PASSAGE SHOWN -
══════
This review of the Skanect 3D scanning software has been a long time coming and is one of the most-requested ones, too. One of the first 3D scanners I reviewed was the Structure Sensor. I was planning to make a review trilogy of that, starting with testing it with the free (sample) apps by manufacturer Occipital. The second episode was a review of the excellent itSeez3D software.

I actually started testing Skanect right after that, but although I liked the overall workflow I was disappointed by the texture quality. After some research, I discovered that a new version — 1.9 — was being developed and would fix that very problem, among other improvements. So I postponed the review and started beta-testing the new version.

Skanect 1.9 has been in development for over half a year. Let’s find out if it’s was worth waiting for!

Sensor Compatibility & Pricing

Many people take their first steps into 3D scanning by using a depth sensor like the $379 Structure Sensor. Mainly because it’s affordable and they already own a compatible iPad. Currently even more affordable is the discontinued but greatly discounted (as low as $75) and similar iSense. I tested the one I got on eBay with Skanect 1.9 and had no problems but all tests in this review are performed with a Structure Sensor and the latest 2.0 firmware.

So Structure Sensor users are naturally seeking affordable software, but there lies a problem I hear often (as in almost daily): there isn’t much choice. The free sample app works well, but is limited in functionality and scan quality. And while itSeez3D delivers a completely automated workflow and outstanding 3D scans, their current business model requires a combination of a monthly subscription and a per-scan fee if you want to do anything with the scans beyond sharing them online.

Skanect has a free version but that can’t be used for commercial purposes and is limited to 5000 polygons, which makes it impossible to export anything useful. Luckily the Pro version is very affordable at $129 / €119 (plus VAT). If you don’t have a Structure Sensor you can also buy it bundled with Skanect for $499.

Although I’m testing Skanect with a Structure Sensor, you can also use it with Asus Xtion or PrimeSense Carmine sensors. And Microsoft Kinect 360 (not the XBOX One / V2 version, since that one isn’t very good for 3D scanning).

I’m using an iPad to stream the data from the Structure Sensor to a PC over WiFi, but you can also use the $39 USB Hacker Cable to connect it directly to a computer. Be aware that you can’t capture color textures that way, since the Structure Sensor has no RGB camera.

How Skanect Works and whats new in 1.9

Skanect is not a mobile app. It works in a different way than other apps I’ve tested so far. Instead of fusing scan data into a polygonal model in real time on the iPad itself like the Occipital Scanner App or in the Cloud like itSeez3D, Skanect runs ons a PC or Mac and performs the fusion there.

So the iPad is basically just a camera. When Skanect is running on your Mac or PC on the same network as the iPad, the Structure iOS App will detect it and offer an Uplink mode. This allows the app to stream the depth and color data to the external computer where the real time fusion is performed. A (Predator-ish) preview of this is send back to the iPad screen so you can see what you’re doing.
══════
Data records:
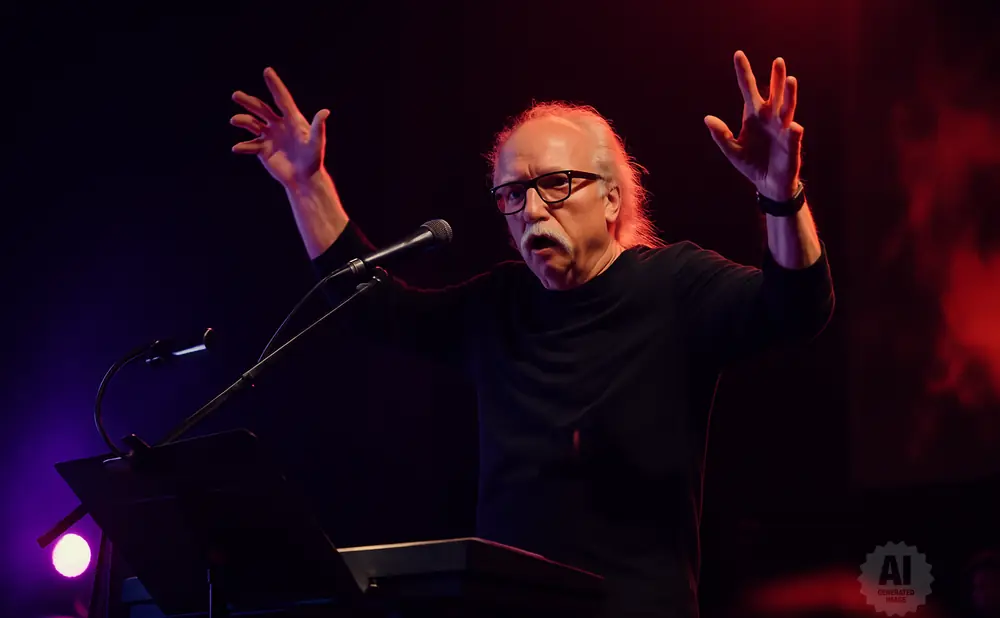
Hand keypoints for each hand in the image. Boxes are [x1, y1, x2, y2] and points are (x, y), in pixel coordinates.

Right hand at [230, 68, 329, 187]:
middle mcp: (279, 125)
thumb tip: (325, 111)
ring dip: (243, 121)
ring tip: (234, 120)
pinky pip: (250, 145)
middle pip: (262, 109)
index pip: (282, 99)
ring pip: (252, 124)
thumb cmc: (313, 160)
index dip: (275, 85)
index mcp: (292, 120)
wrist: (304, 179)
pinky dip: (243, 146)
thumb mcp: (316, 143)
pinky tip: (237, 148)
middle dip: (249, 102)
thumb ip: (318, 128)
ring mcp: (269, 136)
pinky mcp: (263, 149)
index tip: (267, 71)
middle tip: (235, 95)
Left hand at [704, 51, 802, 201]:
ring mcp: (783, 130)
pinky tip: (792, 126)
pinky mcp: (792, 146)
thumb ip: (721, 135)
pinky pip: (792, 138)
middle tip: (777, 61)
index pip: (748, 89)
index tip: (738, 54)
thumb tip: (707, 118)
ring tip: (790, 80)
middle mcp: (770, 118)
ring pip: (787, 109)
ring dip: (789, 95)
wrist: (768, 184)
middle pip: (774, 94)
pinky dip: (792, 133)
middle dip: (776, 78)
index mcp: (754, 116)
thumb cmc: (751, 163)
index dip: (743, 73)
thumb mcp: (732, 150)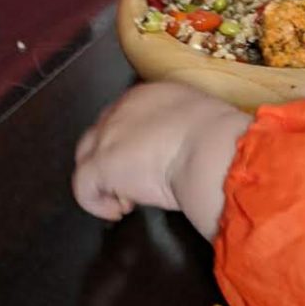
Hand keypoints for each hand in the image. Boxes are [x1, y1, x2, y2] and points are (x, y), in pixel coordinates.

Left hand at [73, 82, 250, 238]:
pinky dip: (97, 203)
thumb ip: (186, 131)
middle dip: (114, 160)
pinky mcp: (100, 164)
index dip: (132, 142)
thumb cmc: (221, 139)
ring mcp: (107, 135)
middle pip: (100, 135)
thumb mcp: (202, 125)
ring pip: (87, 158)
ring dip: (106, 181)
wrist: (215, 149)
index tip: (151, 163)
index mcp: (151, 94)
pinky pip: (83, 187)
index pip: (126, 117)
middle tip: (138, 184)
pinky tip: (120, 210)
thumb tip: (190, 152)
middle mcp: (122, 108)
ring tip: (129, 201)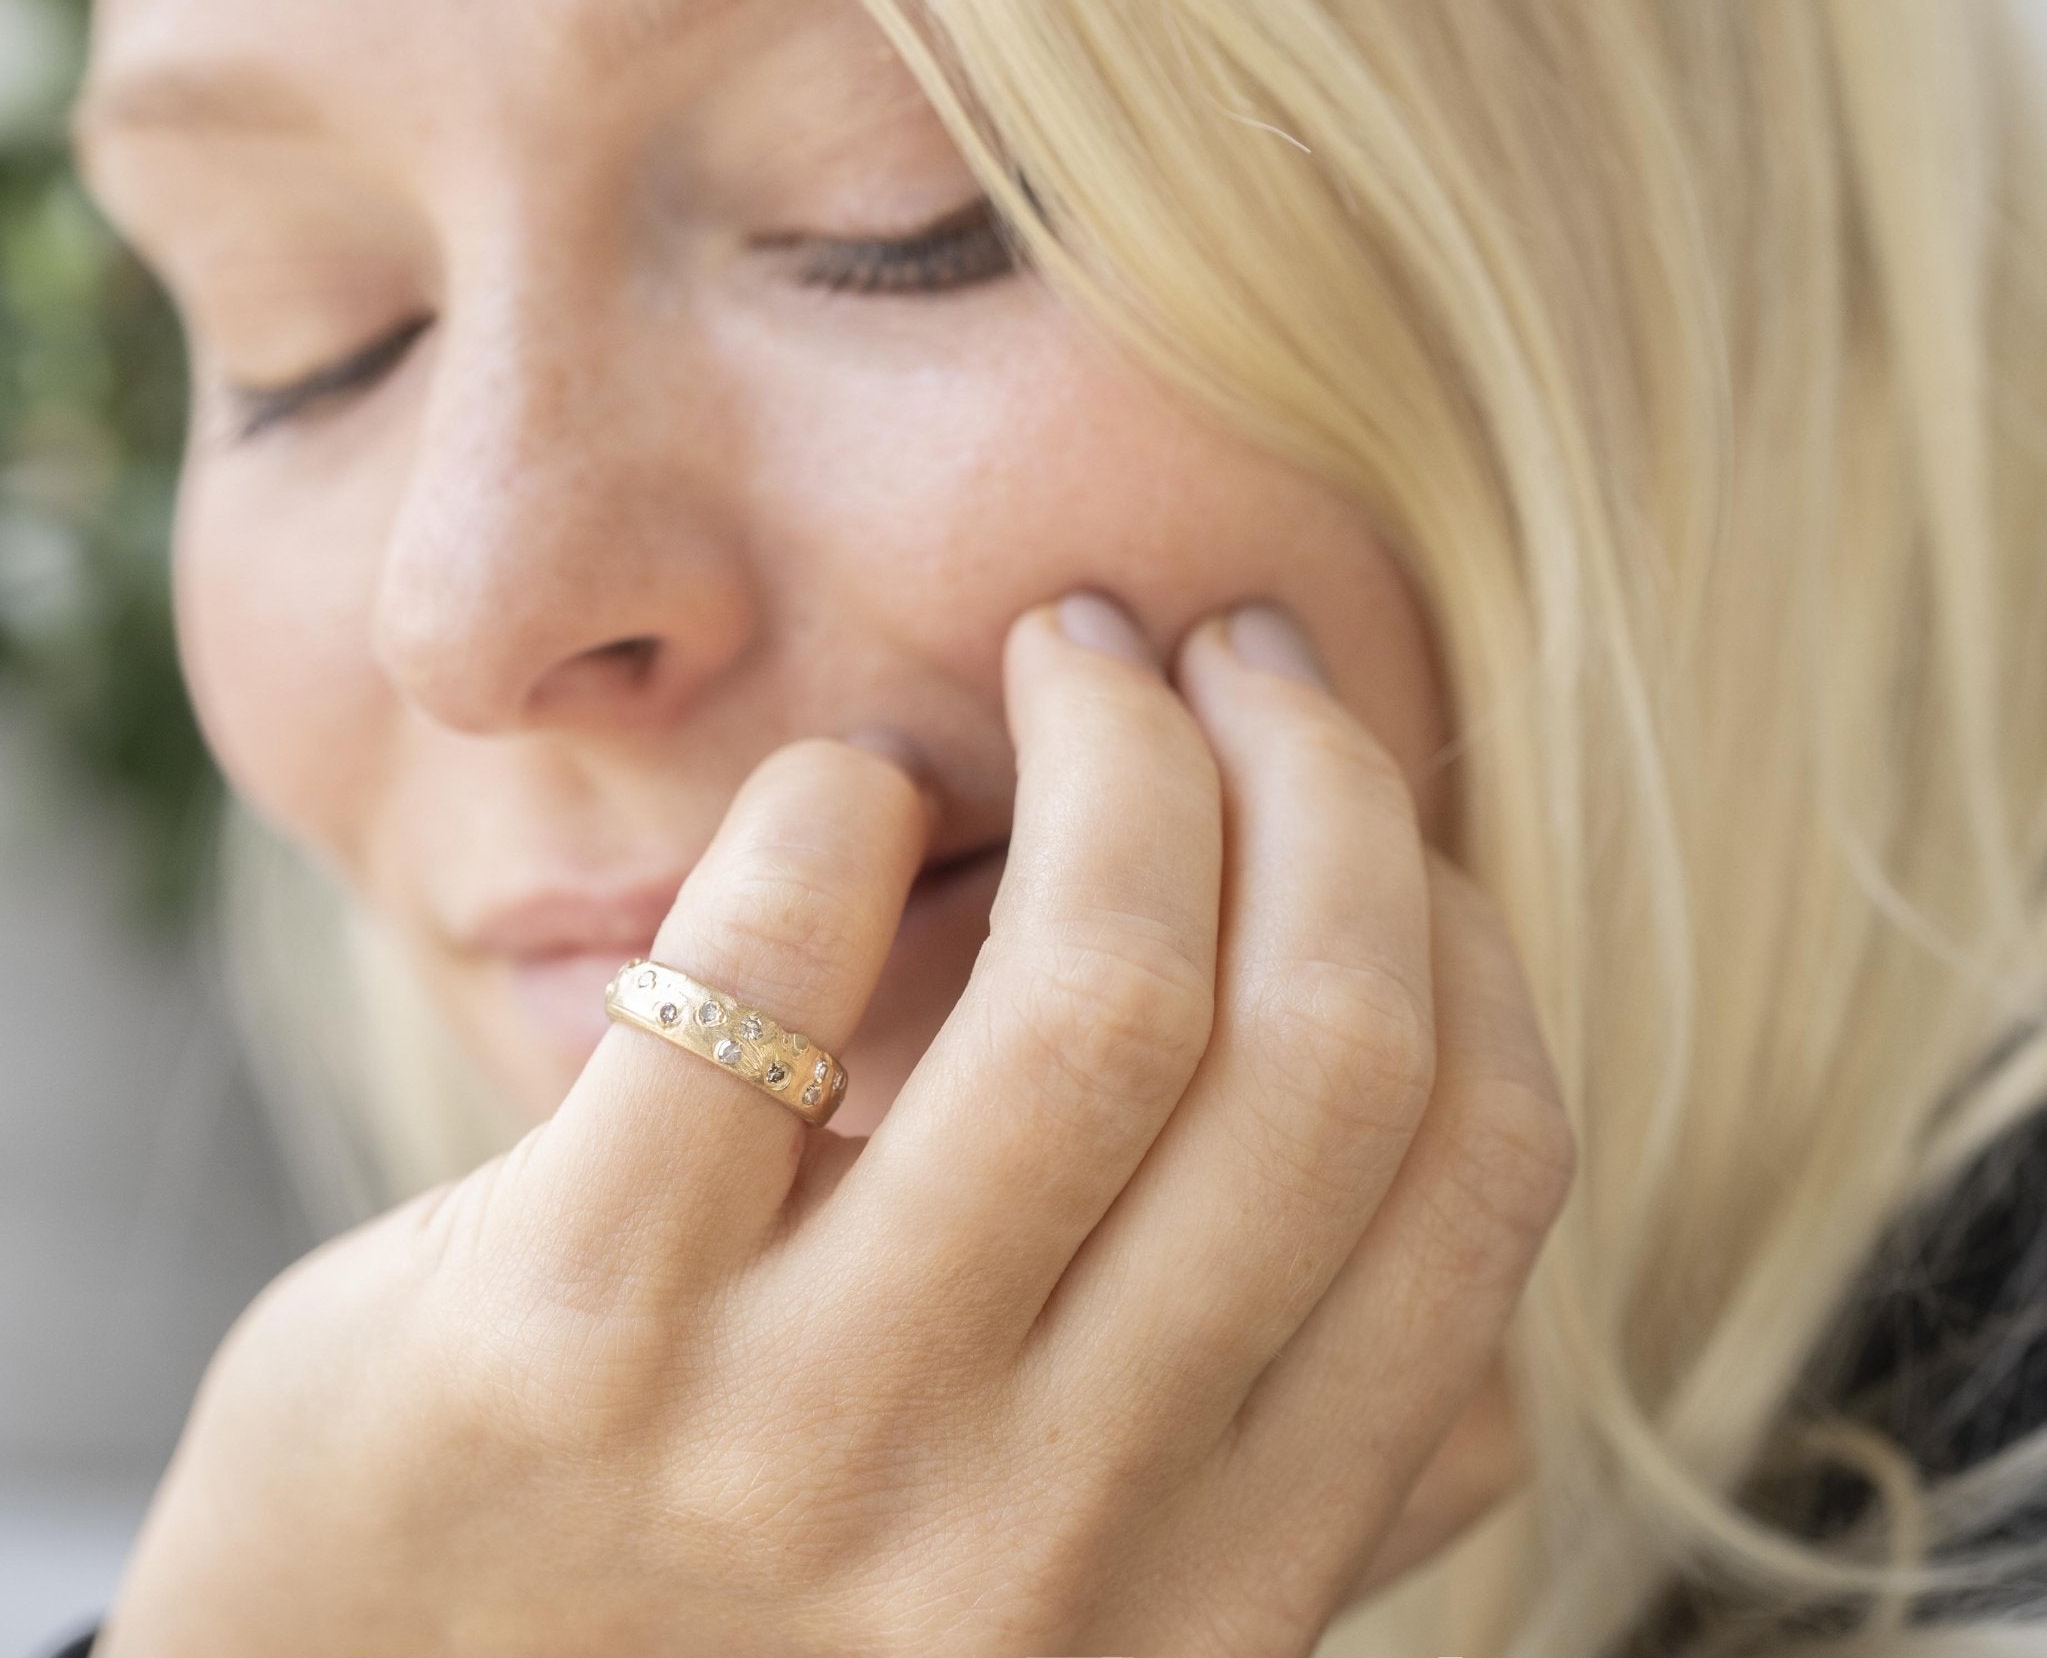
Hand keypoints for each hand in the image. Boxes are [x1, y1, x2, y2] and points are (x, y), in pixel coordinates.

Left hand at [96, 594, 1573, 1657]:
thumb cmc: (748, 1619)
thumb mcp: (1063, 1600)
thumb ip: (1274, 1438)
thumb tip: (1452, 1138)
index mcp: (1218, 1598)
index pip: (1471, 1182)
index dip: (1455, 933)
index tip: (1372, 816)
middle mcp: (1048, 1546)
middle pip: (1318, 1053)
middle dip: (1321, 779)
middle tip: (1234, 652)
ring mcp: (801, 1448)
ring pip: (1097, 996)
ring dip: (1116, 747)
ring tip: (1072, 654)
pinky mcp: (562, 1334)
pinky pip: (767, 967)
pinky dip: (836, 807)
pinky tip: (842, 789)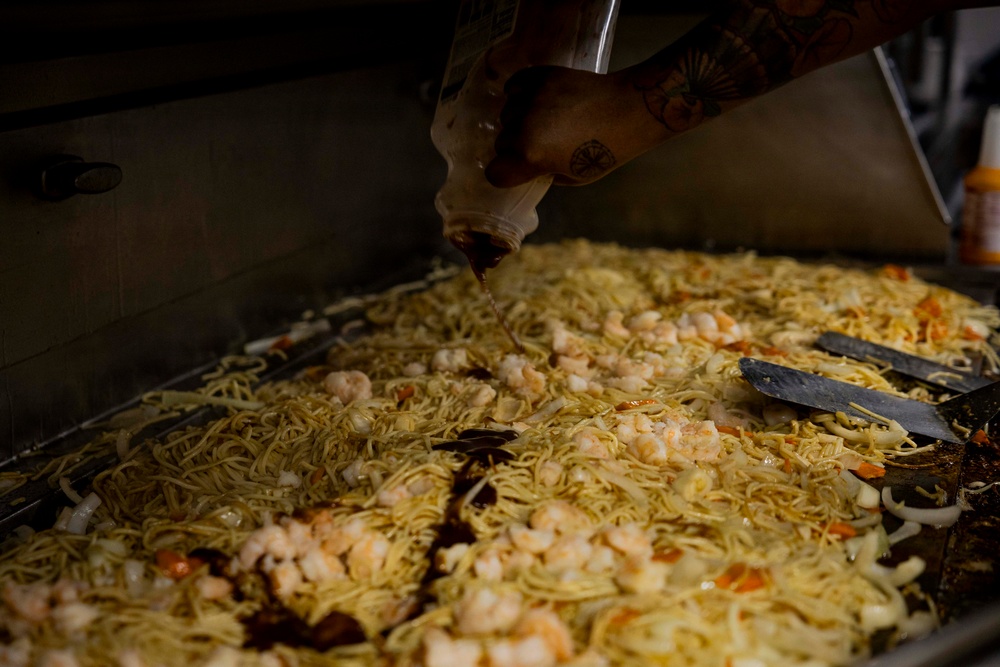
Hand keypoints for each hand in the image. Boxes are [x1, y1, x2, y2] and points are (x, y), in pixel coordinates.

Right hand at [485, 65, 664, 187]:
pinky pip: (513, 88)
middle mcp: (523, 126)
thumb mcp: (573, 177)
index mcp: (530, 156)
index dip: (508, 175)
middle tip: (541, 146)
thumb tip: (529, 164)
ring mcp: (529, 99)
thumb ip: (543, 172)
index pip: (495, 173)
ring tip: (545, 122)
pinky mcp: (538, 77)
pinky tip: (537, 102)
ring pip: (506, 115)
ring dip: (519, 121)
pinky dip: (520, 95)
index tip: (521, 171)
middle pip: (500, 144)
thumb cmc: (606, 150)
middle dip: (515, 148)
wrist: (628, 109)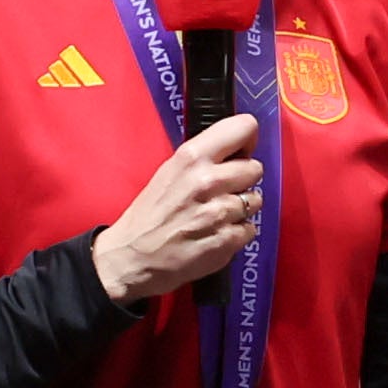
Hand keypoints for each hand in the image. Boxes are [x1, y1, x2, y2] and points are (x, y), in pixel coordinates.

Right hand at [91, 113, 263, 302]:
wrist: (132, 258)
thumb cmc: (149, 215)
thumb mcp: (169, 171)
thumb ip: (203, 158)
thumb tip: (236, 150)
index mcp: (192, 157)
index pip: (244, 128)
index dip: (247, 141)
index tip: (240, 152)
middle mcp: (208, 180)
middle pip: (255, 168)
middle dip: (244, 179)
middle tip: (224, 189)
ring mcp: (219, 212)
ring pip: (255, 200)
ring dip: (241, 208)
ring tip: (217, 215)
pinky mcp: (227, 240)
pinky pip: (250, 229)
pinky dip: (237, 233)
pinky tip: (216, 233)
══════
SET OF TASKS -
a: From the Skanect review, quote the passage that begins at the words "I’m using an" and stops after the words "the fusion there.".
b: Write what comes next in the Skanect review, picking up after its final sentence.

ANSWERS FOR EACH ITEM -
a:
I’m using an iPad to stream the data from the Structure Sensor to a PC over WiFi, but you can also use the $39 USB Hacker Cable to connect it directly to a computer. Be aware that you can’t capture color textures that way, since the Structure Sensor has no RGB camera.

How Skanect Works and whats new in 1.9

Skanect is not a mobile app. It works in a different way than other apps I’ve tested so far. Instead of fusing scan data into a polygonal model in real time on the iPad itself like the Occipital Scanner App or in the Cloud like itSeez3D, Skanect runs ons a PC or Mac and performs the fusion there.

b:
There are two important factors to make this setup work smoothly. The first is a fast WiFi network that isn’t being used for other bandwidth intensive tasks. Preferably a direct computer-to-computer (adhoc) network but I had no problems using our studio’s 5G WiFi.

The second factor is a good Nvdia graphics card. Skanect also offers a CPU mode that works on the processor but I experienced a much smoother experience in GPU mode. My Windows PC has a Nvdia GTX 1070 with 8GB of RAM. With version 1.9, Skanect specifically supports CUDA 8 and the latest Titan-based GPUs so it’s great to take full advantage of that. The main benefit of a fast graphics card is that this allows you to set the Feedback Quality to Very High and the real time fusion is performed at this quality too, saving time.

My 2012 Macbook Pro with GTX 650M (be aware that the latest Apple computers all have ATI GPUs incompatible with Skanect) also worked well after installing the CUDA drivers. But only in Medium Feedback Quality. This means I had to re-process the scan data (on the CPU) to get the most details out of the scan data. More about this later.

If you’re familiar with the Settings panel, you’ll notice the new HiRes Uplink Mode.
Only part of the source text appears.